Dos versiones para un crimen

La familia de la víctima sostiene que Raúl Lacuadra, efectivo del Comando Radioeléctrico de la ciudad vecina, mató a “Willy” porque había denunciado a la policía. El acusado afirma que lo hizo para repeler un ataque a balazos.

Raúl Lacuadra, policía del Comando Radioeléctrico de Roldán, llegó ayer a juicio oral acusado por el crimen de Guillermo “Willy” Ramírez, conocido en la vecina ciudad por sus antecedentes penales. Ayer, durante la audiencia, la defensa del imputado aseguró que se trató de un hecho de legítima defensa, durante un operativo en calle Maíz y Ruta 9. En tanto, la ex pareja del fallecido señaló –como había denunciado durante la investigación– que Ramírez había hecho denuncias contra la policía roldanense, porque “lo buscaban para sacarle plata”; y agregó que había “muchos motivos” que podrían estar relacionados con el crimen.

“Guillermo le debía plata a un policía que le decían Ruly (de la seccional). Tenían una relación comercial, por el tema droga. Suponemos que los mandó (a policías del Comando) para saldar una deuda”, dijo la mujer. Atestiguaron también los hermanos de la víctima, y Lacuadra fue insultado. “Asesino. Todo se paga en la vida”, le gritó la madre de Ramírez, cuando los jueces José Luis Mascalli, Alejandra Rodenas y Héctor Núñez Cartelle ya se habían levantado, tras decidir un cuarto intermedio.

Lacuadra está acusado por el delito de homicidio calificado por su función de policía, luego de haber causado la muerte de Ramírez cuando éste fue alcanzado por una bala 9 milímetros, la noche del 18 de septiembre de 2010, según recordaron los fiscales Ernesto Acosta y Carlos Covani.

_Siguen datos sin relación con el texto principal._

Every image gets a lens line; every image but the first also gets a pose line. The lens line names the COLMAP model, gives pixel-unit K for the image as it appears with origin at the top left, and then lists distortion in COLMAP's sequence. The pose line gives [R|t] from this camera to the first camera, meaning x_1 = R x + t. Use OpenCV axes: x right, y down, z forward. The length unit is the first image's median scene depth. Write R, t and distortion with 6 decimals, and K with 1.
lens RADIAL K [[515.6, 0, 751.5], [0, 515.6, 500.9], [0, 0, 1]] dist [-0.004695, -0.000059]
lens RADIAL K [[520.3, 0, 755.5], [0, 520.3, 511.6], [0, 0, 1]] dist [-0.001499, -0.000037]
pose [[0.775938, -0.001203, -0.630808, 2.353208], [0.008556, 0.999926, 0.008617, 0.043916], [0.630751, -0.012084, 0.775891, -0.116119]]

Con él fue procesado el suboficial Cristian Alberto Porcel de Peralta, de 22 años, acusado de abuso de autoridad.

Aquella noche, alrededor de las 23.30, el móvil del Comando de Roldán que conducía Lacuadra se cruzó al Peugeot 504 blanco, en malas condiciones, sin patente, ni luces traseras. Willy Ramírez manejaba y su hermano Marcelo viajaba atrás, porque una de las puertas no funcionaba. En ese momento comenzó la persecución. Lacuadra declaró ayer que el vehículo pasó “a alta velocidad”, y negó haber reconocido a los Ramírez, que según la familia son conocidos por toda la policía. Willy había denunciado a la comisaría de Roldán, y también a policías rosarinos, acusándolos de mejicanear a ladrones y vendedores de drogas en las dos localidades. Pero los señalados recibieron falta de mérito.

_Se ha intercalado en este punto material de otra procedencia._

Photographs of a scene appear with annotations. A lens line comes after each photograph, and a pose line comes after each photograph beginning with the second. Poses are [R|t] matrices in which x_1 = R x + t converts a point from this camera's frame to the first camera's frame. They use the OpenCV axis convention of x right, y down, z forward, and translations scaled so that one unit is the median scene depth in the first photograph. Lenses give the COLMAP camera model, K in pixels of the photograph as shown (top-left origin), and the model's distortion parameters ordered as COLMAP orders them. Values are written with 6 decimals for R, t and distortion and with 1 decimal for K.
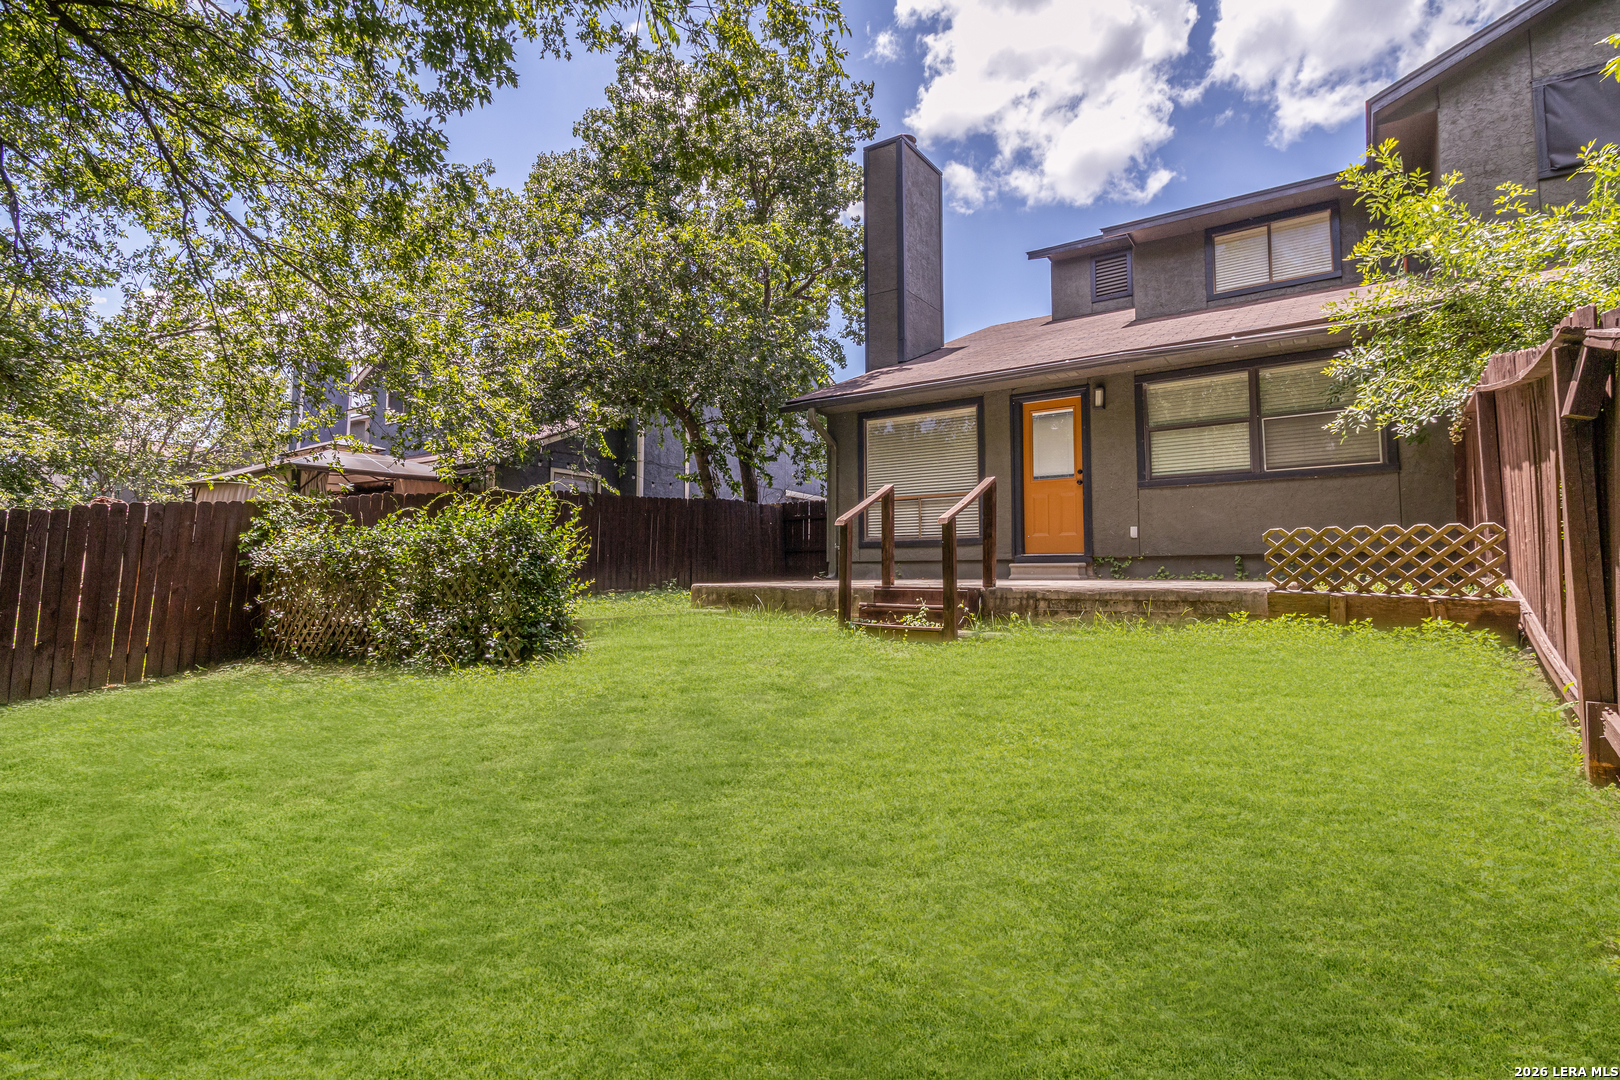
lens RADIAL K [[809.9, 0, 814.1], [0, 809.9, 531.5], [0, 0, 1]] dist [-0.002902, -0.000378]
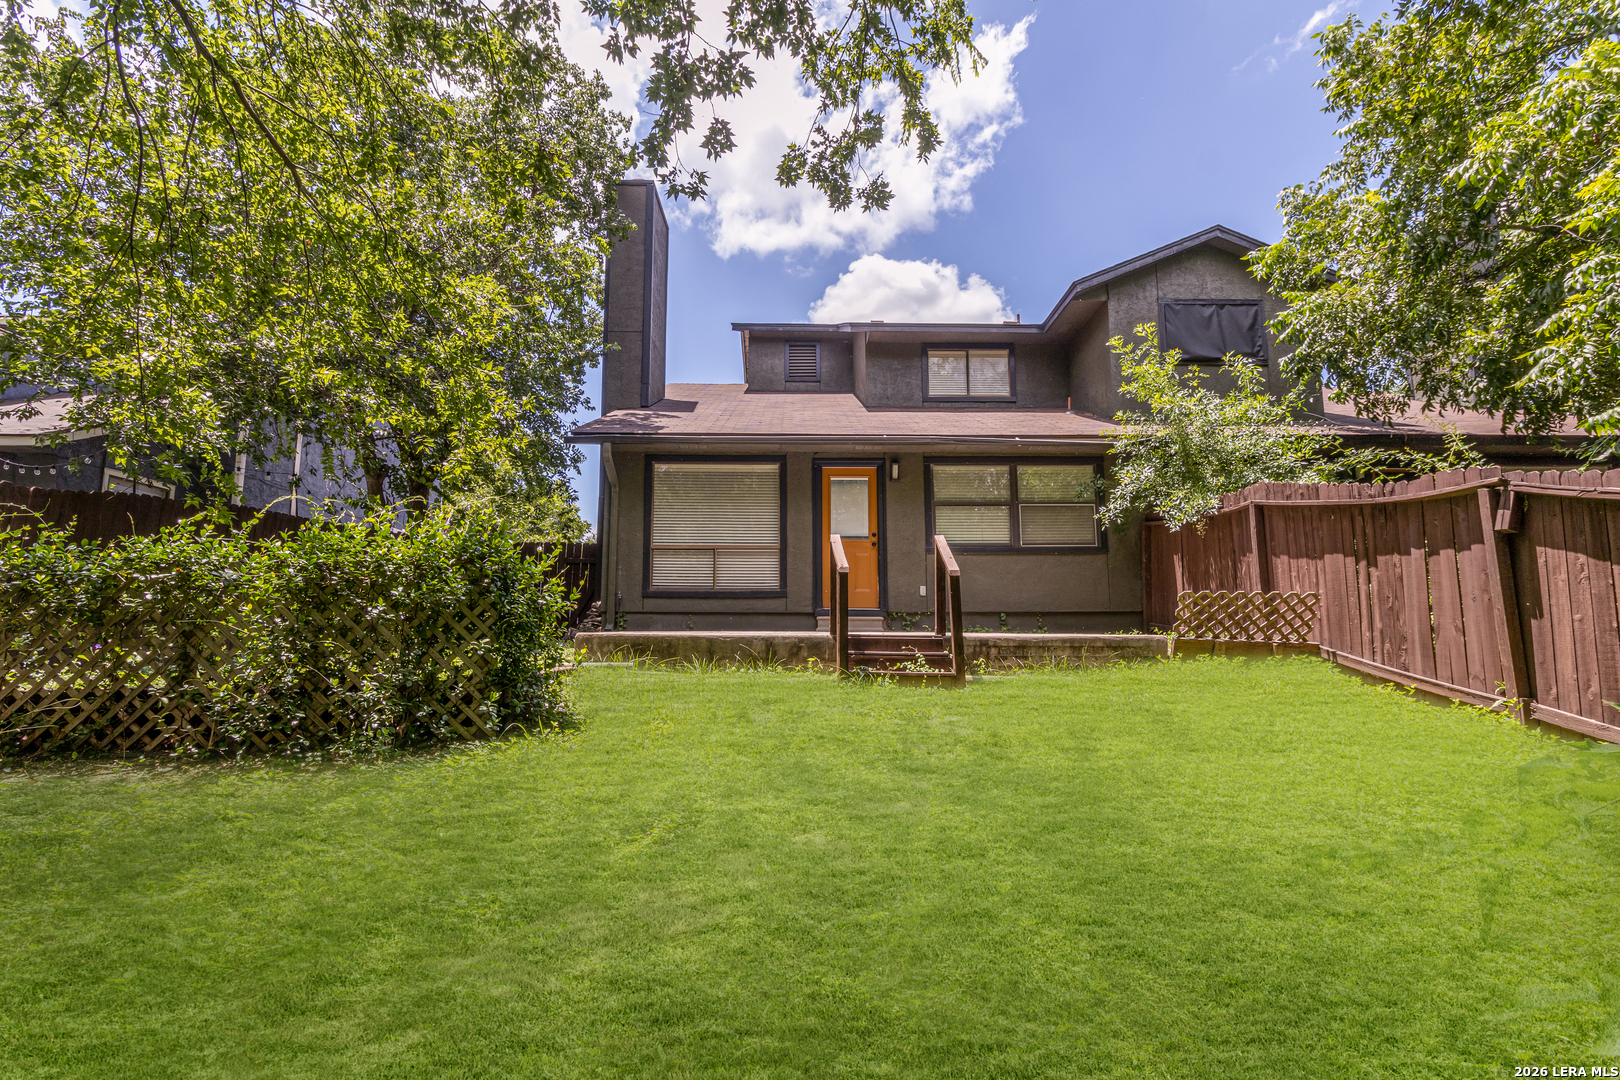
lens RADIAL K [[809.9, 0, 814.1], [0, 809.9, 531.5], [0, 0, 1]] dist [-0.002902, -0.000378]
pose [[0.813193, 0.078162, 0.576721, -0.387881], [-0.036707, 0.995856, -0.083210, 0.017733], [-0.580835, 0.046496, 0.812693, 0.143412]]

Cuando lo vieron, la patrulla encendió la baliza y siguió al auto unos metros hasta que pudo cruzarlo. La historia cambia según quién la cuenta. Lacuadra declaró: “Me bajé del auto, les pedí a estas personas que se bajaran para identificarse, y le tomé la mano al que manejaba. La persona de atrás se agachó y metió la mano en una mochila negra. En eso, ya había una persona (otro de los hermanos Ramírez que esperaba el colectivo cerca de allí, a dos cuadras de la casa de sus padres) peleando con mi compañero. Me esgrimen un arma calibre 38 largo y me tiré para atrás. Ellos aceleraron y comenzó el fuego”. Las pericias hablan de unos 8 disparos, uno de los cuales impactó en la cabeza de la víctima. En su momento, Lacuadra dijo que disparó al piso hasta que las dos personas que peleaban a su lado le golpearon el brazo.

Sin embargo, los hermanos Jorge y Marcelo indicaron que el acusado se bajó del auto “de mala manera”, cuando ellos iban hacia el kiosco para volver a la casa de sus padres. Y agregaron que puso “el revólver en la cabeza de Guillermo”. Además, negaron haber portado un arma, y ésta aparece como inexistente para los investigadores.

En tanto, Daniela S., la pareja del fallecido –que contaba con salidas laborales por el delito de portación de arma–, relató que la policía solía seguirlos. “Siempre iban a pedir plata”, dijo; y consideró que la muerte de Willy estaría relacionada con las denuncias contra la policía.